Seperti biasanya , pada bulan besar kali ini tentunya yang namanya undangan pernikahan ataupun khitanan dari para kerabat, tetangga, teman seperti dengan sendirinya berdatangan.
Konsekuensinya kalau sudah begini, tentunya harus menyisihkan waktu untuk menghadiri undangan-undangan itu dan juga menyediakan anggaran khusus untuk "buwuh" kepada yang mengundang tsb. Di ngGersik istilah "buwuh" sering digunakan masyarakatnya sebagai arti lain dari istilah "kondangan".
Belum lagi bilamana yang punya hajatan adalah masih kerabat sendiri, maka buwuhane akan menjadi double. Untuk para kaum "wedok" akan "buwuh" sendiri, sementara kaum "lanang" juga "buwuh" sendiri. Hanya saja biasanya bedanya bilamana kaum wedok kebanyakan dalam bentuk bahan mentah/sembako (mis; beras, minyak goreng, gula pasir, dll) sedangkan kaum "lanang" lebih praktis lagi yakni dalam bentuk "mentahan" atau uang dalam amplop.

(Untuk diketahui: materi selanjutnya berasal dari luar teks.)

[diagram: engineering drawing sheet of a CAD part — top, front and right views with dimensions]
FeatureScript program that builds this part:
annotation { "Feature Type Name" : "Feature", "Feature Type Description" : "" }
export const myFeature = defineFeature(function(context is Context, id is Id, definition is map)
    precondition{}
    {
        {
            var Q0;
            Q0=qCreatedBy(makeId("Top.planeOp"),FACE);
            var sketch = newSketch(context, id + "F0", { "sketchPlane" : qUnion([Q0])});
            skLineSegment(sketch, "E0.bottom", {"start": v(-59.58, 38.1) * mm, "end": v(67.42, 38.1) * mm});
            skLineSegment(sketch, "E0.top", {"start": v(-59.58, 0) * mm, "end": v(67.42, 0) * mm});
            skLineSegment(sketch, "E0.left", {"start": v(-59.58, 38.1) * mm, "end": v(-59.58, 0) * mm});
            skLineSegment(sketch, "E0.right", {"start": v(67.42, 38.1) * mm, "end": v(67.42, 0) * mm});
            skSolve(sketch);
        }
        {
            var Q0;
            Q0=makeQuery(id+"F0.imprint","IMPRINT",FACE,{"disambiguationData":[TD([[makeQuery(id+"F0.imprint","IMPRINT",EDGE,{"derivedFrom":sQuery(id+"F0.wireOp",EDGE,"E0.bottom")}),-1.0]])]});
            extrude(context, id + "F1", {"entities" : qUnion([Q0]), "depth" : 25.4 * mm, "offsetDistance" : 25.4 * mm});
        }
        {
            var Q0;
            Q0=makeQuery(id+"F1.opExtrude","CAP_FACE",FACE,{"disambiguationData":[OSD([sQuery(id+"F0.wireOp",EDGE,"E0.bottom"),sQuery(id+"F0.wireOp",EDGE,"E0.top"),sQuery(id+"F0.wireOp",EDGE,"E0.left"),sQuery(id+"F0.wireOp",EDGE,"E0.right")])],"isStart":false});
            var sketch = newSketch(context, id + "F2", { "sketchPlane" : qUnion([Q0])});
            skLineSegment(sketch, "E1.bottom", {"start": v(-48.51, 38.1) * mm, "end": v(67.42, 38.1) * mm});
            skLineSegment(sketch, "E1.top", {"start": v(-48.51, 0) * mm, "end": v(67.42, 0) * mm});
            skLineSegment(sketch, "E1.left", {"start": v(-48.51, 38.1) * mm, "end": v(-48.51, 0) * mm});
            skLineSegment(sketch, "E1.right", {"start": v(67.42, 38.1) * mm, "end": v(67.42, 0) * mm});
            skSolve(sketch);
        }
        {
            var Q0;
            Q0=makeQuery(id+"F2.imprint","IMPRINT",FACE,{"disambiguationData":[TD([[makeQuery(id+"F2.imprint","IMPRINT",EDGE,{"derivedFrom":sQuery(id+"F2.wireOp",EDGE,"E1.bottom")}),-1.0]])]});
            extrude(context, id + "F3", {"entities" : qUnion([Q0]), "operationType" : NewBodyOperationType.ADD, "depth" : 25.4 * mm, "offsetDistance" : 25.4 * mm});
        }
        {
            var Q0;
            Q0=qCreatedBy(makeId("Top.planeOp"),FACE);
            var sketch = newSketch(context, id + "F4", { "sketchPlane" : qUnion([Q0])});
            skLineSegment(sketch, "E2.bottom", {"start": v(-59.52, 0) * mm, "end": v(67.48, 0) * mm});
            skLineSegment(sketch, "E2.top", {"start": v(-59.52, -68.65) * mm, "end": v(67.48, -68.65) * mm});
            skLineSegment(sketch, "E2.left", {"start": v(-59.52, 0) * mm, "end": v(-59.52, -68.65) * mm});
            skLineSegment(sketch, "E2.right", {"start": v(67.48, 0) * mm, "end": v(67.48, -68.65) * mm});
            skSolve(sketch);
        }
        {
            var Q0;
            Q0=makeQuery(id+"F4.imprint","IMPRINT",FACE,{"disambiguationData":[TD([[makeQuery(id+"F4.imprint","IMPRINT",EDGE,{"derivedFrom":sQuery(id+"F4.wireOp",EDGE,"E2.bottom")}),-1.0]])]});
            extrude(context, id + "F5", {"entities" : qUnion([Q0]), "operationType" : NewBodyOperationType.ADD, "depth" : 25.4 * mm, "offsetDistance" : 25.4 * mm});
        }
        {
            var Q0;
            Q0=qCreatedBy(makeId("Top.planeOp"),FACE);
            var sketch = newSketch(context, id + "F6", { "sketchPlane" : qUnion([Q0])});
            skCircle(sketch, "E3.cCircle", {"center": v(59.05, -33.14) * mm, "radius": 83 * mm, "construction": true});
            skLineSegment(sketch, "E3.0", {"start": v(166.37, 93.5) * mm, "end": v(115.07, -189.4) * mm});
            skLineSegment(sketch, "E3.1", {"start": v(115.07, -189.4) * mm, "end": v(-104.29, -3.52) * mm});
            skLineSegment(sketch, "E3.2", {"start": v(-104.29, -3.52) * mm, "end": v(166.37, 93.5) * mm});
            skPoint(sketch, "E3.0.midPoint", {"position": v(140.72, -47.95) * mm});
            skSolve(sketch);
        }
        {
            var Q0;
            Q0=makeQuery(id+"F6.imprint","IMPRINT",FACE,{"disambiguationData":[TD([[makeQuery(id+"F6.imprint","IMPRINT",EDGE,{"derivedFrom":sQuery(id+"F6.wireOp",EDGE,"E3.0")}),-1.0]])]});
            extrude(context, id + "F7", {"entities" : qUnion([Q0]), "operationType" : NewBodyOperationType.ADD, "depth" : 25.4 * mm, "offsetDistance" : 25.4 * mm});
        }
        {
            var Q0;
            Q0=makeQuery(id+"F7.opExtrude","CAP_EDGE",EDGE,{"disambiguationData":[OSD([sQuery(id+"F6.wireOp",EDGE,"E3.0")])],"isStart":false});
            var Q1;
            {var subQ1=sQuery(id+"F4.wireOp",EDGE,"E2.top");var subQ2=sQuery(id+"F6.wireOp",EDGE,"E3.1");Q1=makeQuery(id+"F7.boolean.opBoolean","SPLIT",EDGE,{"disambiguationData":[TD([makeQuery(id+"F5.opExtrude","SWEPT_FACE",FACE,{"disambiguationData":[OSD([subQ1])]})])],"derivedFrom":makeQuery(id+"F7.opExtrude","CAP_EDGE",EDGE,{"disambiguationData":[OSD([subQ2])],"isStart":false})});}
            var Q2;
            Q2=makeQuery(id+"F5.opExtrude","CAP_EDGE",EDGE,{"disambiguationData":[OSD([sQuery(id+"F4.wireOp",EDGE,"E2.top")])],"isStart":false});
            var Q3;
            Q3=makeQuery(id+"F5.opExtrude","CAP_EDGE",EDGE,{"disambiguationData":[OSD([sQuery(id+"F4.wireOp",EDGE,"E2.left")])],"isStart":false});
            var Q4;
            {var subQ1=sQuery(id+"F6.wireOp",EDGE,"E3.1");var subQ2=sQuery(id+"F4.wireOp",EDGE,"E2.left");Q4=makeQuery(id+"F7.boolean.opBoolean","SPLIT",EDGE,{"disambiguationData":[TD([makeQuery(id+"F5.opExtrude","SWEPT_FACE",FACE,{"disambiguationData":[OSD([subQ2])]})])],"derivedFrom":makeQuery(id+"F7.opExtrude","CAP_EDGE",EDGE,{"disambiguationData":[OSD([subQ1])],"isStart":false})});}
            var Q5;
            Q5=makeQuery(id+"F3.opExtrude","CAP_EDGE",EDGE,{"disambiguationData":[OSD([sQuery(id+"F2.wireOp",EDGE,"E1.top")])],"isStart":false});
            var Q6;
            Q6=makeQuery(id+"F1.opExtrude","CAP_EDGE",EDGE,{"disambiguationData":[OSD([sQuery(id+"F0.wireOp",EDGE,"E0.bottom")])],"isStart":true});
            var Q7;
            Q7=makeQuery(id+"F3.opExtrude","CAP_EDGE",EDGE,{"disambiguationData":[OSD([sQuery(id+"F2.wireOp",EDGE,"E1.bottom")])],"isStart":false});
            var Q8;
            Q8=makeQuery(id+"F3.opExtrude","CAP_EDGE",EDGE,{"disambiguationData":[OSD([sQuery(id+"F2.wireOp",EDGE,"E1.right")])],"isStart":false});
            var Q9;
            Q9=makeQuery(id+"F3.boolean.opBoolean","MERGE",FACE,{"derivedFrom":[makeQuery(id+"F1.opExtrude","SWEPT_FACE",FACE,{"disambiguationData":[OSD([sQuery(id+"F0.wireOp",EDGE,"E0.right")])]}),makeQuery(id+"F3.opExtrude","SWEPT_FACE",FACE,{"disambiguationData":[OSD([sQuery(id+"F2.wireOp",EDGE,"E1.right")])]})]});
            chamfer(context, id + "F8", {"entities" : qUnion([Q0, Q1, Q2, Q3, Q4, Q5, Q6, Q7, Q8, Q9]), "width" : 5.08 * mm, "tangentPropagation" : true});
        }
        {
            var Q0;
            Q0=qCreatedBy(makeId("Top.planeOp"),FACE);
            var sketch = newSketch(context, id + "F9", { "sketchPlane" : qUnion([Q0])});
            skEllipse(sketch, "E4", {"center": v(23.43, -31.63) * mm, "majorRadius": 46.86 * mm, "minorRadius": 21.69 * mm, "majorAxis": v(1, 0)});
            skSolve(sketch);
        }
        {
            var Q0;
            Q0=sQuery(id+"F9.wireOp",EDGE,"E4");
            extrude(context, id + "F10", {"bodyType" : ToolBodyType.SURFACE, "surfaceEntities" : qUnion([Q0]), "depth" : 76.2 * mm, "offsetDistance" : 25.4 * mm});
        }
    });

Di ngGersik tradisi "buwuh" ini baik itu di desa maupun kota ternyata memiliki nilai atau jaminan sosial tertentu bagi masyarakatnya dan juga merupakan wujud solidaritas sebagai anggota masyarakat terhadap kerabat, tetangga, teman atau anggota masyarakat lainnya yang sedang punya hajatan, dengan kata lain tradisi"buwuh" itu sendiri adalah untuk membantu meringankan beban yang punya hajatan.